Treasurer welcomes the figures
Treasurer Jim Chalmers said he was very pleased to see headline inflation sitting in the bottom half of the RBA’s target band.
And he was “especially encouraged” to see trimmed mean underlying inflation back under 3 per cent.
“This is a powerful demonstration of the progress that Australians have made together in the economy,” he said.
Loading…
“This means both headline and underlying inflation is within the Reserve Bank’s target band for the first time since 2021.

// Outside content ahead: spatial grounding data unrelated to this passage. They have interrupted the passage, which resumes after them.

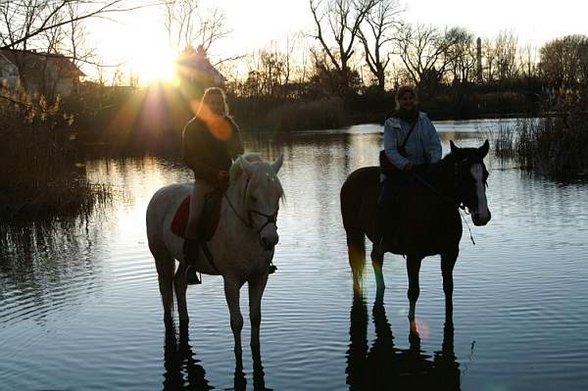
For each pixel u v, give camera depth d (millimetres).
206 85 45562
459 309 7844
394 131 7676
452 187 7012
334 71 67812
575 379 5945
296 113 53969
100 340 7395
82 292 9336
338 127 54875
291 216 14375
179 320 7785
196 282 6953
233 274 6617
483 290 8500
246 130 53906
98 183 20828
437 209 7137
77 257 11617
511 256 10117
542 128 21828
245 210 6355
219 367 6551
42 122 18141
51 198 17047
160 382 6270
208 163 6797
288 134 48031
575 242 10852
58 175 18312
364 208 8367
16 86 17500
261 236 6172
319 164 25812
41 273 10594
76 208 17234
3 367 6723
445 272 7391
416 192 7363
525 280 8844
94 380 6348
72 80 33781
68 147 19984
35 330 7809
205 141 6805
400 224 7473
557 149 20391
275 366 6512
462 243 11109
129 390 6105
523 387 5844
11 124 17281
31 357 6973
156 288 9375
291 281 9297
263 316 7898
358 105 66625
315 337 7184
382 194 7758
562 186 17312
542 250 10414
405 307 8039
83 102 34688
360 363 6512
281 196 6293
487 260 9938
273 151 32938
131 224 14773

“If you think about the economy that we inherited and the economy that we finished the term with, headline inflation was 6.1 per cent and rising, now it’s 2.4 per cent. Trimmed mean inflation was 4.9 per cent, it is now 2.9 per cent,” he said.
He said officials had also anticipated that inflation would be impacted in the March quarter by Queensland’s energy rebates coming off, but Wednesday’s numbers were still better than expected.
“These numbers are better than the budget assumed only five and a bit weeks ago, so we’re actually ahead of schedule compared to the forecast in the budget,” he said.
“They forecast [headline inflation] at 2.6 per cent and we’ve got 2.4 per cent today.
“The market has a very firm view that there are more interest rate cuts on the way, and I don’t see anything in these numbers that would substantially alter their expectations,” he said.
Gareth Aird, head of Australian economics at CBA, said the six-month annualised rate of underlying inflation dropped to 2.5 per cent in the March quarter, which means it’s sitting at the mid-point of the RBA’s target band.
He expects the RBA to cut interest rates a number of times this year, starting with 0.25 percentage points in May.
Services inflation lowest since June 2022
When dividing the data into “services” price inflation and “goods” price inflation, it reveals annual services inflation declined to 3.7 per cent in the March quarter, down from 4.3 per cent in December.
That was the lowest annual inflation for services since June 2022.
The decline in services inflation was driven by lower prices for rents and insurance.
Annual goods inflation picked up from 0.8 per cent to 1.3 per cent largely due to electricity prices increasing so much in the March quarter.